This may or may not be inspired by the nebula original abolish everything, a show I have not watched.
Unless it was part of it, multiple levels of packaging.
Open up a bag of chips. It’s bag, then chips. Perfect world.
Open up a box of cookies from hell. Open up the box. Open up the freshness seal bag. Pull out the individually wrapped cookies, and open those too.
Straight to jail. No question.
The World Wide Web, so everyone will be forced to go back to gopher
Regional locks.
Why the fuck can’t I watch first 2 seasons and last 2 seasons of an anime on crunychroll sony? Why the fuck can’t I register your accounts to my country sony? Why the fuck can’t I buy your games on steam in my country sony? Why the fuck can’t I listen to your music on my streaming subscription, sony?
There is no reason for this shit to exist.
NJ would like a word with you.
Money. It’s just a mechanism of control because those with the power to share never learned to do so. They’re the kids at the playground hogging the swing set while everyone else is getting wood chips kicked in their face. Humanity in a nutshell.
Maybe not humorous, but I hope it paints a picture.
Motion-sensing faucets in public bathrooms. I feel like there is somebody behind the mirror trolling me every time.

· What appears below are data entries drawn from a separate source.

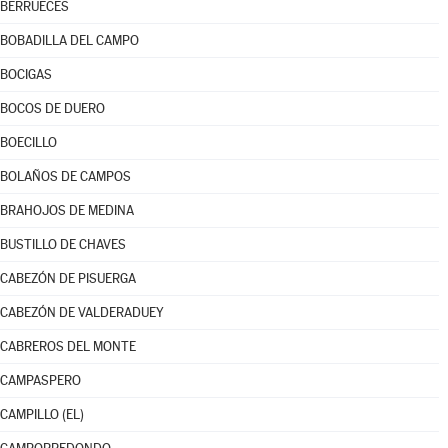
BERRUECES
BOBADILLA DEL CAMPO
BOCIGAS
BOCOS DE DUERO
BOECILLO
BOLAÑOS DE CAMPOS
BRAHOJOS DE MEDINA
BUSTILLO DE CHAVES
CABEZÓN DE PISUERGA
CABEZÓN DE VALDERADUEY
CABREROS DEL MONTE
CAMPASPERO
CAMPILLO (EL)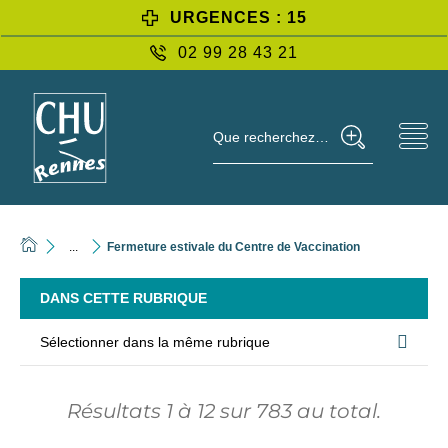
URGENCES : 15
02 99 28 43 21
Que recherchez-vous ?
...
Fermeture estivale du Centre de Vaccination
DANS CETTE RUBRIQUE
Sélectionner dans la même rubrique
Résultats
1
à
12
sur
783
au total.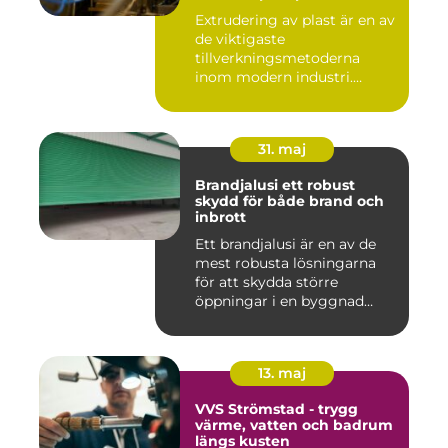
Extrudering av plast är en av
de viktigaste
tillverkningsmetoderna
inom modern industri.
Processen g...
31. maj
Brandjalusi ett robust
skydd för både brand och
inbrott
Ett brandjalusi är en av de
mest robusta lösningarna
för att skydda större
öppningar i en byggnad
mo...
13. maj
VVS Strömstad - trygg
värme, vatten och badrum
längs kusten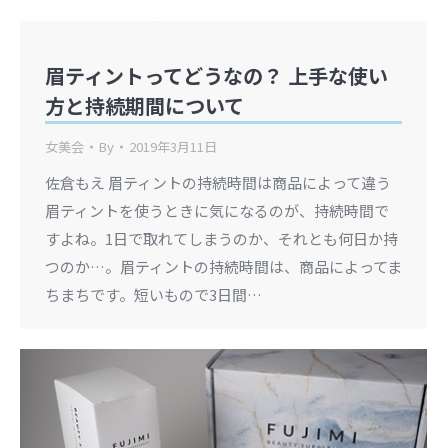
眉ティントってどうなの？ 上手な使い
方と持続期間について
女美会
By
2019年3月11日
佐倉もえ 眉ティントの持続時間は商品によって違う
眉ティントを使うときに気になるのが、持続時間で
すよね。1日で取れてしまうのか、それとも何日か持
つのか…。眉ティントの持続時間は、商品によってま
ちまちです。短いもので3日間…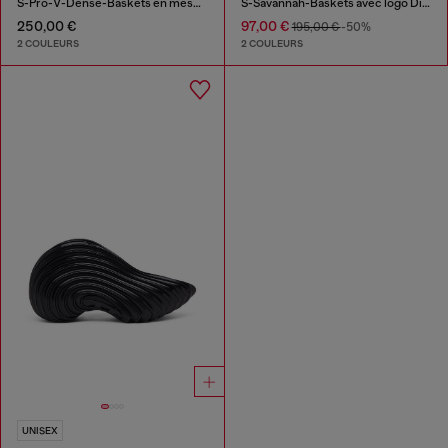
S-Pro-V-Dense-Baskets en mesh monochrome avec logo Oval D
S-Savannah-Baskets avec logo Diesel
250,00 €
97,00 €
195,00 €
-50%
2 COULEURS
2 COULEURS
UNISEX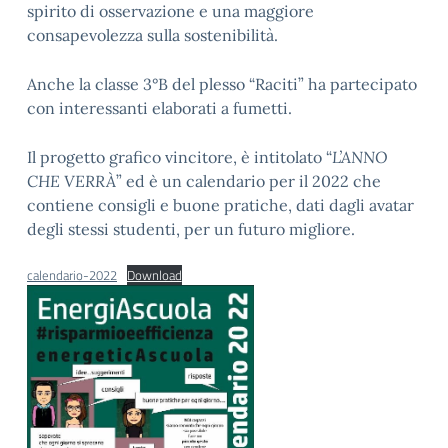
spirito di osservazione e una maggiore
consapevolezza sulla sostenibilità.
Anche la classe 3°B del plesso “Raciti” ha partecipato
con interessanti elaborati a fumetti.
Il progetto grafico vincitore, è intitolato “
L’ANNO
CHE VERRÀ
” ed è un calendario per il 2022 che
contiene consigli e buone pratiche, dati dagli avatar
degli stessi studenti, per un futuro migliore.
calendario-2022
Download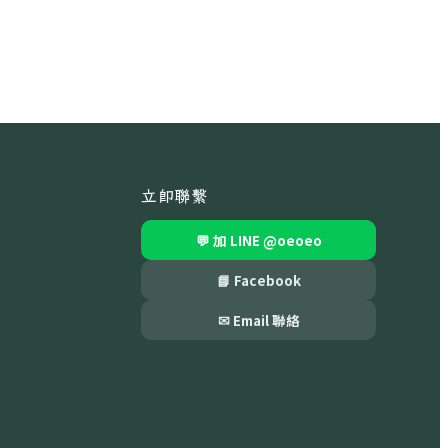
立即聯繫
💬 加 LINE
@oeoeo
📘 Facebook
✉ Email 聯絡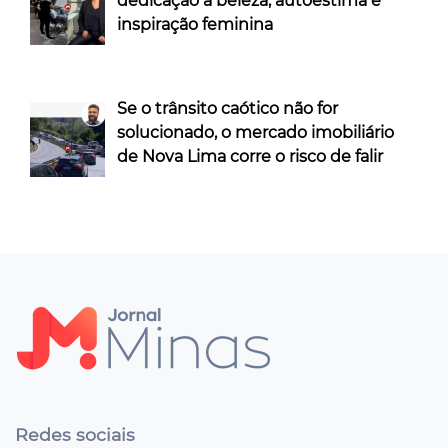
dedicação à beleza, autoestima e
inspiração feminina
Se o trânsito caótico não for
solucionado, o mercado imobiliário
de Nova Lima corre o risco de falir
Redes sociais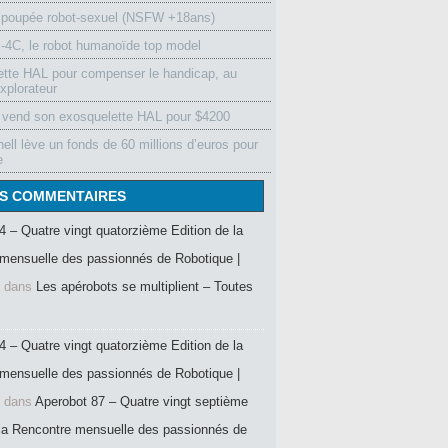
 poupée robot-sexuel (NSFW +18ans)
4C, le robot humanoïde top model
ette HAL pour compenser le handicap, au
xplorateur
vend son exosquelette HAL pour $4200
ell lève un fonds de 60 millions d’euros pour
e
S COMMENTAIRES
4 – Quatre vingt quatorzième Edition de la
mensuelle des passionnés de Robotique |
dans
Les apérobots se multiplient – Toutes
4 – Quatre vingt quatorzième Edition de la
mensuelle des passionnés de Robotique |
dans
Aperobot 87 – Quatre vingt septième
 la Rencontre mensuelle des passionnés de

My apartment has motion censor faucets.
I live in a nightmare.
I don’t understand why they don’t just have a foot pedal to activate those things. You could make an argument for handicapped people, but you could just have one sink use conventional knobs.
Probably because it’s cheaper to have it all be in one unit that’s easier to install. User experience has nothing to do with it.
The ability for human beings to advance scientific knowledge further than it currently exists.
Something needs to protect the rest of the galaxy from us.
Ah, the Amish Philosophy.
Pick a time period and stick to it like it’s a moral virtue
LOL, the Amish Philosophy.
Nothing so crude. I simply think it’s better for the universe if we don’t propagate it, because we’re not a good enough example for other species to follow yet. It’s not about respecting “God’s” law so much as acknowledging humanity’s limitations. We’re a pathetic species, not ready for rulership over multiple planets, let alone multiple solar systems. My comment simply suggests I don’t have confidence we ever will be. This has nothing to do with the Amish belief that we’re better in a simplistic state; just that the universe is better without us in whatever state.
You include earth in that?
I guess I’m wondering if you’d agree things would be better if humans didn’t exist.
Largely, yeah. I think it would have been fine if we’d stayed in the Iron Age. Things started getting fucked up with the Industrial Revolution.
Did you know that that painting was the reserve of the rich before the industrial revolution and the invention of synthetic pigments?
Now we let toddlers play with paints at preschool.
The need to pee at night.
Pouring cereal before the milk.
Wait, what?
ಠ_ಠ
Pouring milk on top of the cereal means the cereal at the top is going to get pushed down a little and get soggy more quickly. Pouring milk over cereal is an atrocity that must be abolished.
Green bell peppers. I hate the way they taste. Had someone tell me they don’t taste like anything. Ok then why even bother if there’s no taste?
Green bell peppers have a distinct taste. They also mature into other colors of pepper so your request is denied.
They are good for menemen/shakshuka/cajun.
it would be nice if the current president’s life were (humorously) abolished
Humorous or not, when that floating turd finally swirls down the hole, I’m buying a big-ass flag pole specifically so I can fly it at full mast.
Mosquitoes.
This is one I can get behind.
At least the handful of pest species yes.
As I understand it, there are no mosquito-obligate predators, and other insects will likely satisfy the food chain
(Feel free to prove wrong)
Property taxes. Land value taxes are just better.
Teenagers. Just ship 'em off somewhere between the ages of 13 and 18. Pouty, Self-entitled, disrespectful shits.
Maybe they are like that because we already ship them off to indoctrination camps between ages 7-13.
That is an incredebly cruel thing to say about developmentally challenged people.
Video tutorials without captions/instead of text. I don’t want to watch someone fumble through over 30 minutes what I can skim in 5.